DOCUMENT EXTRACT:
==========

Do You Know The Difference Between Diagnostic Medicine and Forensic Medicine?

“Dr. Young, when was the last time you took care of a sick child?”

This is a question I am asked frequently during cross-examination while testifying in court. The attorney cross-examining me implies to the jury through this question that his experts — in this case practitioners of clinical medicine — are more qualified than I am to determine the cause of an injury or death because they see patients in a clinic. Frequently, I get to admit that I am not a board-certified pediatrician, ophthalmologist, neurologist, neurosurgeon, radiologist, or … name a specialist.

What attorneys and many, many others — even physicians — fail to realize is that patient care no more qualifies one to practice forensic medicine than running marathons qualifies one to compete in a swim meet: both activities require athletes but the athletic events are different. Patient care and forensic medicine are two different activities, two horses of a different color.

Do you know the difference between diagnostic medicine and forensic medicine? The distinction is more important than you might think.

==========

INFORMATION SUPPLIED:
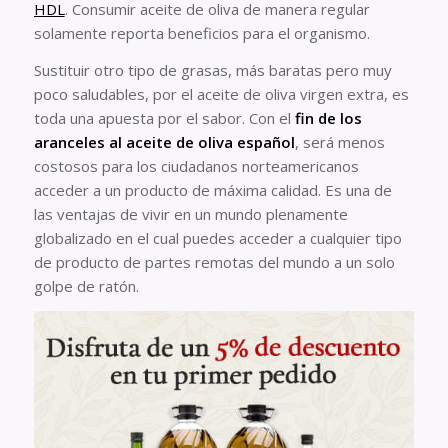
HDL
. Consumir aceite de oliva de manera regular
solamente reporta beneficios para el organismo.
Sustituir otro tipo de grasas, más baratas pero muy
poco saludables, por el aceite de oliva virgen extra, es
toda una apuesta por el sabor. Con el
fin de los
aranceles al aceite de oliva español
, será menos
costosos para los ciudadanos norteamericanos
acceder a un producto de máxima calidad. Es una de
las ventajas de vivir en un mundo plenamente
globalizado en el cual puedes acceder a cualquier tipo
de producto de partes remotas del mundo a un solo
golpe de ratón.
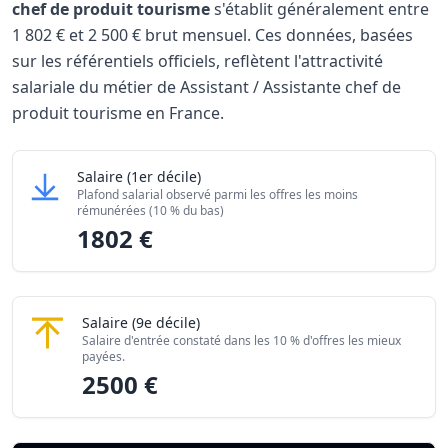
chef de produit tourisme
s'établit généralement entre
1 802 €
et
2 500 €
brut mensuel. Ces données, basées
sur les référentiels officiels, reflètent l'attractivité
salariale du métier de Assistant / Assistante chef de
produit tourisme en France.
Grille salariale Assistant / Assistante chef de produit to
Assistant / Assistante chef de produit tourisme
Salaire
(1er décile)
Niveau de salaire (Déciles)
Montant me
Plafond salarial observé parmi les offres les moins
Salaire minimum (10% les moins rémunérés)
1802 €
rémunérées (10 % du bas)
1802 €
Salaire maximum (10% les mieux rémunérés)
2500 €
Assistant / Assistante chef de produit tourisme
Salaire
(9e décile)
Salaire d'entrée constaté dans les 10 % d'offres les mieux
payées.
2500 €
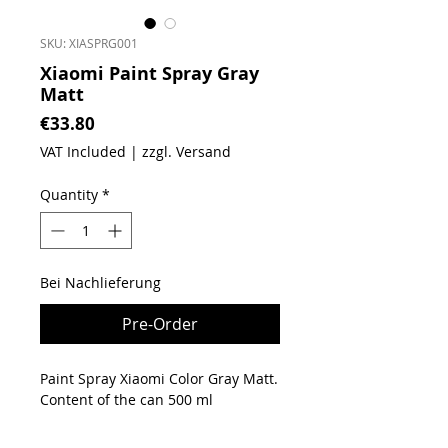
SKU: XIASPRG001
Xiaomi Paint Spray Gray
Matt
Price
€33.80
VAT Included
|
zzgl. Versand
Quantity
*
Bei Nachlieferung
Pre-Order
Paint Spray Xiaomi Color Gray Matt.
Content of the can 500 ml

==========

WORK ITEM A:
In the text on diagnostic and forensic medicine, what question does the author say is frequently asked during cross-examination?
WORK ITEM B:
Continue the text on diagnostic and forensic medicine from its final sentence.

FINAL ANSWER A:
"Dr. Young, when was the last time you took care of a sick child?"

FINAL ANSWER B:
diagnosis is defined as “the identification of the nature and cause of something (of any nature).” As applied to medicine, it is “the identification of the nature and cause of an illness1.” Patients visit physicians to find out the nature and cause of their unpleasant and worrisome symptoms. They do not know what is causing their troubles but they visit the doctor with the hope that he or she will identify what is wrong and then successfully treat it.

On the other hand, forensic medicine does not involve patient care. Forensic medicine benefits society at large and has the same purposes as the other forensic sciences: to determine what happened and who is responsible for what happened2.

The Critical Questions:

Diagnostic medicine:
What is wrong with this patient? (A present concern)
Forensic medicine:
What happened?
Who is responsible for what happened? (A past event)

Note that the critical question for diagnostic medicine involves an issue of present concern, but the critical questions for forensic medicine involve a past event. Unlike a patient who does not understand the cause of his symptoms, the questions of primary importance to a court of law involve behaviors that someone could observe if that someone was at the right place at the right time to observe those behaviors. The questions involve behaviors that are potentially criminal or have other legal consequences.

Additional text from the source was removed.